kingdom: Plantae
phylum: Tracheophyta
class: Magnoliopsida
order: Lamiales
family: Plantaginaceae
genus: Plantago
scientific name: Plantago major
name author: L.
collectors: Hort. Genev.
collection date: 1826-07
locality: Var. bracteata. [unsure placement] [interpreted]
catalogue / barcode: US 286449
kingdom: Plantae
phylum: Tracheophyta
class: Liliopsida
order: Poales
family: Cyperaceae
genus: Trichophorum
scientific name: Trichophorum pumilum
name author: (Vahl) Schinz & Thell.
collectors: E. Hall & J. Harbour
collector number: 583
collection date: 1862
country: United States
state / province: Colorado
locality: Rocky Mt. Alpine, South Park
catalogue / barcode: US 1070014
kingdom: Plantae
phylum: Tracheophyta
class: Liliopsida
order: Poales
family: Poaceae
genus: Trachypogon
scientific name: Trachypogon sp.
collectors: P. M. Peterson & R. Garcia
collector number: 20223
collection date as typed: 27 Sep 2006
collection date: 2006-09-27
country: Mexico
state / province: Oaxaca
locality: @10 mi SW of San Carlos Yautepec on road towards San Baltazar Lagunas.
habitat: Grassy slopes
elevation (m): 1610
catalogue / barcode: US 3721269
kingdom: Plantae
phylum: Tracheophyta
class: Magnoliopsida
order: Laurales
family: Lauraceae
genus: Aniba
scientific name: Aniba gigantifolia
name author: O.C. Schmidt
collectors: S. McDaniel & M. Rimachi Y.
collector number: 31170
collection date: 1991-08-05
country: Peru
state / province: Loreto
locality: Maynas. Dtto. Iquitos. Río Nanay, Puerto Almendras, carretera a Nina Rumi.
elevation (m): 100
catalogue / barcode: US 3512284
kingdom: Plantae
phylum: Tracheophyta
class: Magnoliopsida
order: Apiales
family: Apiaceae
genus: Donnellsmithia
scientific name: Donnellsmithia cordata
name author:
★ ★ ★ ★
**WHAT IS EXPECTED:**
Can you reproduce all of the lines above verbatim, with no changes?

**RIGHT ANSWER:**
kingdom: Plantae
phylum: Tracheophyta
class: Magnoliopsida
order: Lamiales
family: Plantaginaceae
genus: Plantago
scientific name: Plantago major
name author: L.
collectors: Hort. Genev.
collection date: 1826-07
locality: Var. bracteata. [unsure placement] [interpreted]
catalogue / barcode: US 286449
kingdom: Plantae
phylum: Tracheophyta
class: Liliopsida
order: Poales
family: Cyperaceae
genus: Trichophorum
scientific name: Trichophorum pumilum
name author: (Vahl) Schinz & Thell.
collectors: E. Hall & J. Harbour
collector number: 583
collection date: 1862
country: United States
state / province: Colorado
locality: Rocky Mt. Alpine, South Park
catalogue / barcode: US 1070014
kingdom: Plantae
phylum: Tracheophyta
class: Liliopsida
order: Poales
family: Poaceae
genus: Trachypogon
scientific name: Trachypogon sp.
collectors: P. M. Peterson & R. Garcia
collector number: 20223
collection date as typed: 27 Sep 2006
collection date: 2006-09-27
country: Mexico
state / province: Oaxaca
locality: @10 mi SW of San Carlos Yautepec on road towards San Baltazar Lagunas.
habitat: Grassy slopes
elevation (m): 1610
catalogue / barcode: US 3721269
kingdom: Plantae
phylum: Tracheophyta
class: Magnoliopsida
order: Laurales
family: Lauraceae
genus: Aniba
scientific name: Aniba gigantifolia
name author: O.C. Schmidt
collectors: S. McDaniel & M. Rimachi Y.
collector number: 31170
collection date: 1991-08-05
country: Peru
state / province: Loreto
locality: Maynas. Dtto. Iquitos. Río Nanay, Puerto Almendras, carretera a Nina Rumi.
elevation (m): 100
catalogue / barcode: US 3512284
kingdom: Plantae
phylum: Tracheophyta
class: Magnoliopsida
order: Apiales
family: Apiaceae
genus: Donnellsmithia
scientific name: Donnellsmithia cordata
name author:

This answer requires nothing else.